While the agreement could have explicitly prohibited Richard from ever allowing Huggins to serve as president again, it was not so drafted.  We hold that the plain meaning of this provision of the agreement required Richard to become the corporation’s president and CEO, replacing Huggins.  The summary judgment evidence, which Gary does not contest on appeal, demonstrates that Richard complied with the requirements of this provision.


 

          Because we hold that Richard did not breach the agreement, we overrule issue one.  Having determined that one of Richard’s grounds for summary judgment is meritorious, we affirm the trial court’s judgment without reaching issues two and three.  See Dow Chem. Co. v. Francis, 46 S.W.3d 237, 242 (Tex. 2001) (quoting Carr v. Brasher, 776 S.W.2d 567, 569 (Tex. 1989)).

 

 

                                                                   Jim Sharp

                                                                   Justice

 

Panel consists of Justices Keyes, Sharp, and Massengale.

 



[1]        McDaniel v. Miss. Baptist Med. Ctr., 877 F. Supp. 321, 326–28 (S.D. Miss. 1994) (interpreting statutory phrase “is no longer engaging in such [illegal drug] use”), aff’d, 74 F.3d 1238 (5th Cir. 1995); Am. Freight Sys., Inc. v. Interstate Commerce Comm’n (In re Am. Freight Sys., Inc.), 174 B.R. 604, 608–09 (Bankr. D. Kan. 1994) (interpreting statutory phrase “is no longer transporting property”);          CF & I Steel Corp. v. Conners (In re CF & I Fabricators, Inc.), 163 B.R. 858, 864–865, 875 (Bankr.

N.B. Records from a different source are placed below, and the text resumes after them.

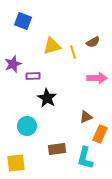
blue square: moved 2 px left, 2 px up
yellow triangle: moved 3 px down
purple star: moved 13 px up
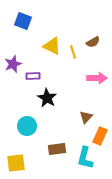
yellow triangle: rotated 42 degrees clockwise
brown triangle: rotated 24 degrees counterclockwise
orange rectangle: moved 2 px down
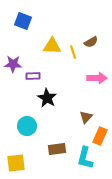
brown semicircle: moved 2 px left
yellow triangle: rotated 24 degrees counterclockwise
purple star: rotated 24 degrees clockwise
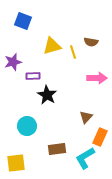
brown semicircle: rotated 40 degrees clockwise
yellow triangle: rotated 18 degrees counterclockwise
purple star: moved 2 px up; rotated 18 degrees counterclockwise
black star: moved 3 px up
orange rectangle: moved 1 px down
cyan L-shape: rotated 45 degrees clockwise
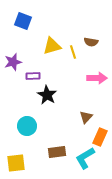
brown rectangle: moved 3 px down
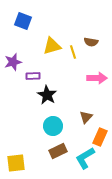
cyan circle: moved 26 px right
brown rectangle: moved 1 px right, 1 px up; rotated 18 degrees counterclockwise
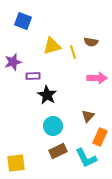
brown triangle: moved 2 px right, 1 px up
cyan L-shape: moved 1 px right; rotated 85 degrees counterclockwise
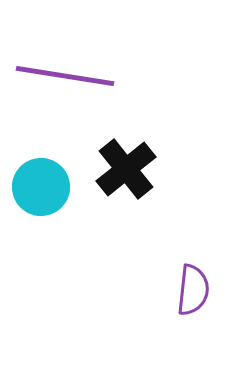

D. Utah 1994) (discussing contract provision specifically defining phrase “no longer in business” to mean that company has “ceased all mining operations and ceased employing persons under this Labor agreement, with no reasonable expectation that such operations will start up again”); Heist v. Cnty. of Colusa, 213 Cal. Rptr. 278, 284 (Cal. Ct. App. 1984) (interpreting sufficiency of administrative finding that road was “no longer necessary for public road purposes); DiPasquale v. Bd. of Review, 669 A.2d 275, 277 (N.J. Super. Ct. App. Div. 1996) (interpreting statutory phrase “is no longer available”); In re Erie Golf Course, 963 A.2d 605, 613 (Pa. Commw. Ct. 2009) (interpreting statutory phrase “is no longer practicable or possible”), vacated, 992 A.2d 75 (Pa. 2010).